◆ **Task prompt**:
Locate every line in the data below that contains the word "משאבת", and copy each of those lines.

Recorded data:
================================
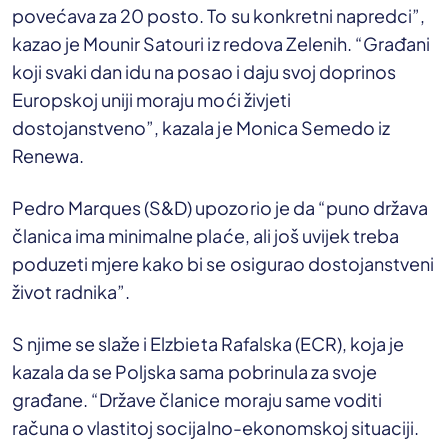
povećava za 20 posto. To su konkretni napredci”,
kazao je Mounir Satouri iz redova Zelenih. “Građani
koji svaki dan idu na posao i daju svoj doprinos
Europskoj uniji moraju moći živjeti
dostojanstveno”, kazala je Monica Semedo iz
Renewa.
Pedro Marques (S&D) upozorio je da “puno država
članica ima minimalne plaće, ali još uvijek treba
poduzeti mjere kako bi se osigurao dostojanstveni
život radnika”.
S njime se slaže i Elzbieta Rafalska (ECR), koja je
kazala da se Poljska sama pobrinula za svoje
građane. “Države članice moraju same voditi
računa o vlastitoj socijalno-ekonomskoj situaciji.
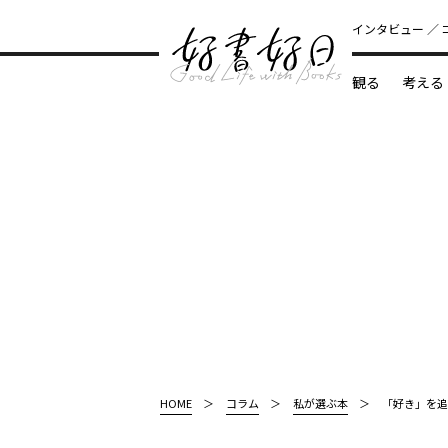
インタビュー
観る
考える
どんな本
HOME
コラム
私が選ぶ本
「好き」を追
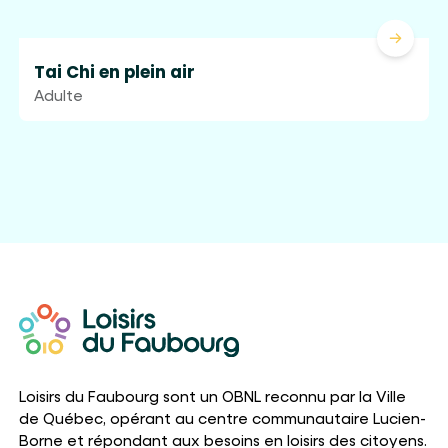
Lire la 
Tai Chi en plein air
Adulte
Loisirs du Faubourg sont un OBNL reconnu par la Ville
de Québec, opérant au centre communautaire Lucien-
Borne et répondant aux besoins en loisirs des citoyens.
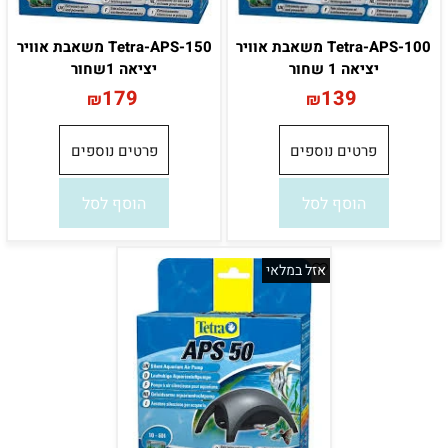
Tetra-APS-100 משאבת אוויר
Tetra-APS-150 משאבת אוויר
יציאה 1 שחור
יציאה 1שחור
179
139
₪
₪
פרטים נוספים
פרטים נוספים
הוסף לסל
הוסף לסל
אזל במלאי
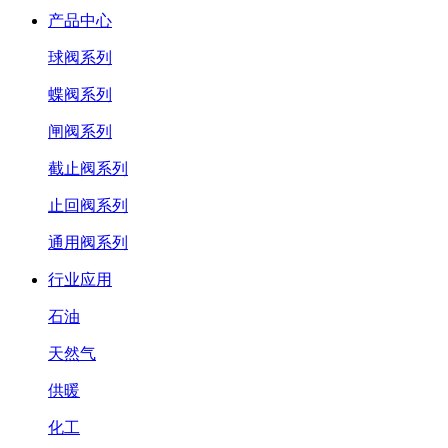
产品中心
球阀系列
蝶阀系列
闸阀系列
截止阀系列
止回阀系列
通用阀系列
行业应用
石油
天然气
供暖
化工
================================
◆ **Reply to the task**:
Tetra-APS-100 משאבת אוויר
Tetra-APS-150 משאבת אוויר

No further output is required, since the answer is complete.